Not really. A gated community isn’t self sufficient, it doesn’t have it’s own hospital, schools, garbage men. It’s real estate, not an interdependent society.
Restricting immigration doesn’t have to be racist or tribalism. With no restrictions refugee camps is exactly what will appear, and I’m sure the OP is well aware of that.
Because China has more than 4x the population of the US?
Step 1: 25% of them move here ensuring a majority.

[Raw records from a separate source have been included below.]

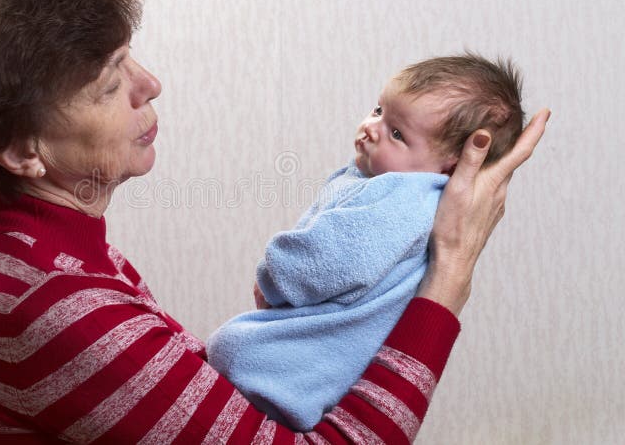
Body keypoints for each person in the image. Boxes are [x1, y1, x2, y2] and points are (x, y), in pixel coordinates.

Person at [0, 0, 549, 444]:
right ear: (23, 152)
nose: (150, 84)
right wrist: (451, 271)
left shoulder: (49, 258)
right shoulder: (56, 308)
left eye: (129, 56)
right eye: (110, 82)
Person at [207, 54, 525, 431]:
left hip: (295, 375)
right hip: (317, 372)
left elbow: (330, 261)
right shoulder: (385, 185)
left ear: (450, 165)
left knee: (239, 350)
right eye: (379, 111)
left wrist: (275, 276)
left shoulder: (405, 197)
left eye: (397, 134)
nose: (372, 128)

Step 2: Change name of country to China II: Electric Chinaloo
Step 3: Profit.
Close. Someone playing dress-up, wearing stick-on mutton chops and a novelty monocle.
Amusing how this argument is made by Irish Catholics, Italian-Americans, Armenian-Americans, & apparently now Korean-Americans.
Dude, we let your ancestors in. It’s OK.
None of that requires quotas though.
Athena help me, but I tend to agree with this sentence, though I’d not have worded it quite that way. In particular speaking of “the Republic” that way strikes me as a bit unseemly nowadays. For reasons I have difficulty articulating it seems – how to put it? – a tad too America is history’s greatest nation and the right hand of Jesus in its implications.
Okay, I’ll bite. What “degenerates & perverts” do you want screened out? Homosexuals?
And what the hell is the “criminal class,” exactly? That is, do you mean persons who have committed major felonies, or do you persons the social group from which felons are most likely to come?